◆ Body or hand keypoint data ◆
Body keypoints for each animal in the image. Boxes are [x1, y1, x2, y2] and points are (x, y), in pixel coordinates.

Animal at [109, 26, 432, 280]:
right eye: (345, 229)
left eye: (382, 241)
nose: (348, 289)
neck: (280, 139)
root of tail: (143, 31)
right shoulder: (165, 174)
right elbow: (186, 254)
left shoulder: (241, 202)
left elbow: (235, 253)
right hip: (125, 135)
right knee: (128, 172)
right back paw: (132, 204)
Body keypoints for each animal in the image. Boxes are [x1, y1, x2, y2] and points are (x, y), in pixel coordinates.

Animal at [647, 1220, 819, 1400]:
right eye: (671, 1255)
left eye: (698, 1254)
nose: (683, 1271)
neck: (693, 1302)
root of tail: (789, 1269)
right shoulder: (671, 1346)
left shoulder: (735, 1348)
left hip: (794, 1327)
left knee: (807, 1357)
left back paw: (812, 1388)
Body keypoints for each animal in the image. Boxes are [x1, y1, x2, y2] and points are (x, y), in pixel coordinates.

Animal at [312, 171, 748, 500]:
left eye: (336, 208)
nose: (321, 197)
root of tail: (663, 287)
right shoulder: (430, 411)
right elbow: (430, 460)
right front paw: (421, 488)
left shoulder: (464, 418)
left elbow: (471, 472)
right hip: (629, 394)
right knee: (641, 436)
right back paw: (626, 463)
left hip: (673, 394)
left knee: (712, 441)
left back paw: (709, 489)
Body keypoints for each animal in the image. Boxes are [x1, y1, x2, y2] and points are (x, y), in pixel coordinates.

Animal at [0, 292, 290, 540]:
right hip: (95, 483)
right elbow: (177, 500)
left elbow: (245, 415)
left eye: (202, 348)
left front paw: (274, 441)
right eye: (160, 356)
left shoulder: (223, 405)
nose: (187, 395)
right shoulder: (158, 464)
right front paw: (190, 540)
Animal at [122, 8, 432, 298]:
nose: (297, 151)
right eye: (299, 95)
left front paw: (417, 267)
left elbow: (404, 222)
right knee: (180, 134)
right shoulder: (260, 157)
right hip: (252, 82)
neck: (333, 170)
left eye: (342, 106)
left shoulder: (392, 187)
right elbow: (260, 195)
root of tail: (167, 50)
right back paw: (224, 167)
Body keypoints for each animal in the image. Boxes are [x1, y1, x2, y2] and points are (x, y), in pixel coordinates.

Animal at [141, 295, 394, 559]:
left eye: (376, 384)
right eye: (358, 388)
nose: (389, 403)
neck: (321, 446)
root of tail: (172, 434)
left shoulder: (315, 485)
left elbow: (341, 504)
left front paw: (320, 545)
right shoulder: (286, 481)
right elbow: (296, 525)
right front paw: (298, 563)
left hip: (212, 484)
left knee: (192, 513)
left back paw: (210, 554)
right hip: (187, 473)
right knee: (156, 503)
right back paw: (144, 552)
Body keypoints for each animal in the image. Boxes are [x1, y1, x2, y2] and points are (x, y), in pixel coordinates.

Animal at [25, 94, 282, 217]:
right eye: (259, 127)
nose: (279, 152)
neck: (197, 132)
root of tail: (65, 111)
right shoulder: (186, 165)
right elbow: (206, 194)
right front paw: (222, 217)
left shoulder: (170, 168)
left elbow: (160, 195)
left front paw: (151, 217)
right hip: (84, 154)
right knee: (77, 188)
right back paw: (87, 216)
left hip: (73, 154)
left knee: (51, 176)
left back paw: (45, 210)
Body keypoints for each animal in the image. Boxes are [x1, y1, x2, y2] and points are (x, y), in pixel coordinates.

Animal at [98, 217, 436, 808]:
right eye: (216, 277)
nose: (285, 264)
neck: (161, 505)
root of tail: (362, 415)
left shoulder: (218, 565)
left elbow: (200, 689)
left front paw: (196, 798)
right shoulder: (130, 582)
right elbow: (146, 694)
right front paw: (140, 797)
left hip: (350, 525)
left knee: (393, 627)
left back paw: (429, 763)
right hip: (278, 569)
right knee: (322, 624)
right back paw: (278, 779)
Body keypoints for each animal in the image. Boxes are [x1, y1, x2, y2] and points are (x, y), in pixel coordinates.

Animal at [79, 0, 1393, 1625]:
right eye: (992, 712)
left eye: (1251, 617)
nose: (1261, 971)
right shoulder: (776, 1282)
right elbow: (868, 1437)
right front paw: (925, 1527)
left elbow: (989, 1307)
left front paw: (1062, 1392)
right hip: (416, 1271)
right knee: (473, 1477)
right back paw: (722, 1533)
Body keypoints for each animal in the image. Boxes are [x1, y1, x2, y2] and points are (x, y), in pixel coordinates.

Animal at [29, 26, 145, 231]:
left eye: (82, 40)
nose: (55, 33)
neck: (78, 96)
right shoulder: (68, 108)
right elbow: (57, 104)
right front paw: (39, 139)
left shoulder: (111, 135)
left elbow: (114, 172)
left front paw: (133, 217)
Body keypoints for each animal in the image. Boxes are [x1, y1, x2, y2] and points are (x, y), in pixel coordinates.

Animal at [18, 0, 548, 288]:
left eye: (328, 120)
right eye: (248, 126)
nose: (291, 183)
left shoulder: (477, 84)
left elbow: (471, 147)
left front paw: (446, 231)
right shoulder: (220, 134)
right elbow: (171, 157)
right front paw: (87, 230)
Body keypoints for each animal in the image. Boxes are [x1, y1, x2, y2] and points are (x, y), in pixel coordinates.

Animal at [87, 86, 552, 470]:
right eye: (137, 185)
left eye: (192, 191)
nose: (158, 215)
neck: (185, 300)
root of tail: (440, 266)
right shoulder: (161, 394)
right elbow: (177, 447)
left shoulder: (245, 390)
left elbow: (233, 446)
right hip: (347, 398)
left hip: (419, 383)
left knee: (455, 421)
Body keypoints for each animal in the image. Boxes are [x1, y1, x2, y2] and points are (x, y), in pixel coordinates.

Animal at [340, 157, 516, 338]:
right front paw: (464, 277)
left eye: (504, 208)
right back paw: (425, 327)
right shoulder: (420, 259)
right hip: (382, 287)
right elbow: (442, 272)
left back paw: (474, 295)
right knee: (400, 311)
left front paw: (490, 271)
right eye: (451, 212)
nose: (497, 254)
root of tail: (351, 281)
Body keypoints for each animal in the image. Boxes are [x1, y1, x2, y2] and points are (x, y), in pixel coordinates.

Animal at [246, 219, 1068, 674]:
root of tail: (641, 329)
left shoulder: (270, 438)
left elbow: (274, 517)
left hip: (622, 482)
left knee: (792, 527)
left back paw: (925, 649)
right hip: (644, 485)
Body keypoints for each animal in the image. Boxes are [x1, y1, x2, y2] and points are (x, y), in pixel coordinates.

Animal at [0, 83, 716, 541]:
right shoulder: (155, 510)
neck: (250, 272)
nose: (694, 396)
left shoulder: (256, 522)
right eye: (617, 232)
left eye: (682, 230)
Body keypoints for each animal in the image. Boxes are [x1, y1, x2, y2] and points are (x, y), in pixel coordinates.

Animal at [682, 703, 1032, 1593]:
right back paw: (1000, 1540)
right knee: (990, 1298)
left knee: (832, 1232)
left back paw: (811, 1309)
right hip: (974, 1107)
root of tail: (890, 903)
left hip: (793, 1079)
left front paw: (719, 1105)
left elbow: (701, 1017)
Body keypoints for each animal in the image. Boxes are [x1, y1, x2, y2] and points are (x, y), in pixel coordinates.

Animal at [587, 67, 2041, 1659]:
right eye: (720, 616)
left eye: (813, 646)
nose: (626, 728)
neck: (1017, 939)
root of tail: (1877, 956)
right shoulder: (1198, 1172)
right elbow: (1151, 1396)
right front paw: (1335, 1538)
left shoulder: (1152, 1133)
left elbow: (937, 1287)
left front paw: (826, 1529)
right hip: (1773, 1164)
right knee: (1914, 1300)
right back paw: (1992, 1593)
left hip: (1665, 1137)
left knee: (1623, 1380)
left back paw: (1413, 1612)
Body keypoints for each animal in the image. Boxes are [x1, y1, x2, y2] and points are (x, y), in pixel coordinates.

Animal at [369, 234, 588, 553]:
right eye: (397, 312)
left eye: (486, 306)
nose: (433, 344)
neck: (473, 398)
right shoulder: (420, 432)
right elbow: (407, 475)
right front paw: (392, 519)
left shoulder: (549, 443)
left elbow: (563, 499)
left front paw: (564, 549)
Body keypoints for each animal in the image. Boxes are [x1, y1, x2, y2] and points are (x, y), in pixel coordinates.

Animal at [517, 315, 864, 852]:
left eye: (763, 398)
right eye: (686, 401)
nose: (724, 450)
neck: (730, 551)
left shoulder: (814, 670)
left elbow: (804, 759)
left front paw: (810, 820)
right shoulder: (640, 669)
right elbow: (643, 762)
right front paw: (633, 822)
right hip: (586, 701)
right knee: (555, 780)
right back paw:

◆ WORK ITEM ◆
Give the count of lines in the data shown above that contain "tail", and nothing else.

◆ RESULT BELOW ◆
12